Biological Psychology: Brain Structure and Aggression

Limbic System

  • Hypothalamus: Regulates hormones, sleep, mood, hunger, thirst, sexual arousal, blood pressure, body temperature, and heart rate.

  • Thalamus: Processes sensory information and aids memory, planning, and emotions.

  • Hippocampus: Responsible for forming new memories.

  • Amygdala: Influences emotions (anxiety, anger, fear), memory, social interpretations, and responses to environmental threats.

    • Coccaro et al (2007) found high amygdala activity in individuals with intermittent explosive disorder when viewing angry faces.

Prefrontal Cortex

  • The orbitofrontal cortex (OFC) works with the amygdala in aggression.
  • The OFC is involved in rational thinking, decision making, self-control, impulse regulation, and inhibiting aggressive behavior.
  • Reduced OFC activity is seen in psychiatric patients with violent tendencies.

Serotonin

  • Serotonin is an inhibitory neurotransmitter that slows down neural activity.
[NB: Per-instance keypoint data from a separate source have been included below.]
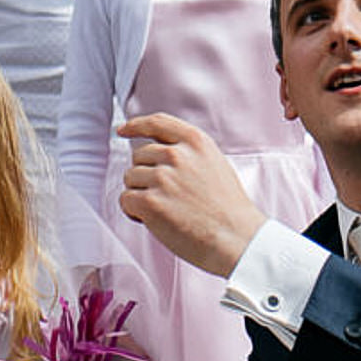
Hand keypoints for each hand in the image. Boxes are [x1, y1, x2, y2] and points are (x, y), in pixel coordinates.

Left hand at [118, 112, 265, 276]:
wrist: (237, 238)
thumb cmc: (228, 208)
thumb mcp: (215, 163)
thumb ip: (189, 152)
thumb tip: (160, 151)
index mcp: (195, 141)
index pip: (157, 122)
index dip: (136, 125)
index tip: (123, 130)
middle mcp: (177, 154)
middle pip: (139, 155)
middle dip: (145, 175)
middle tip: (165, 196)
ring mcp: (163, 177)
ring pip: (130, 178)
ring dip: (140, 194)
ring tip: (164, 209)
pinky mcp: (151, 202)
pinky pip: (126, 199)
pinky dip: (133, 211)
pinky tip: (152, 220)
  • Normal serotonin levels in the OFC support self-control.

  • Decreased serotonin levels can lead to reduced self-control and impulsive aggression.

    • Virkkunen et al (1995) found higher levels of a serotonin breakdown product in the cerebrospinal fluid of violent, impulsive offenders.

Dopamine

  • Dopamine is both an inhibitory and excitatory neurotransmitter that regulates motivated behavior and reward experiences.

    • Dongju Seo et al (2008) proposed that serotonin underactivity stimulates dopamine overactivity which are both linked to impulsivity and aggression.

Evaluation of Biological Research into Aggression

  • Strengths
    • Pardini (2014): Amygdala volume negatively correlated with aggression after controlling extraneous variables.
    • Raine (1997): Classic study establishes link between brain activity and murders
    • Animal research: Electrical stimulation of the hypothalamus can result in aggressive behaviour (Andy and Velamati, 1978)
    • Application: Developing drugs (serenics) to modify serotonin levels could reduce aggressive behavior.
    • Brain scanning technology: PET and fMRI scans are objective methods of measuring brain activity.
    • Case studies (Charles Whitman, Phineas Gage) support the link between brain damage and behavioral changes.
  • Weaknesses
    • Reductionist: Ignores social, environmental, and psychological factors.
    • Animal studies: Findings may not generalize to humans.
    • Correlational: Ethical constraints limit experimental research, making it difficult to establish causation.
    • Brain scanning technology: Low ecological validity
    • Counterargument: Drugs that increase serotonin activity (e.g. paroxetine) resulted in participants giving fewer and less intense shocks to others (Berman, 2009).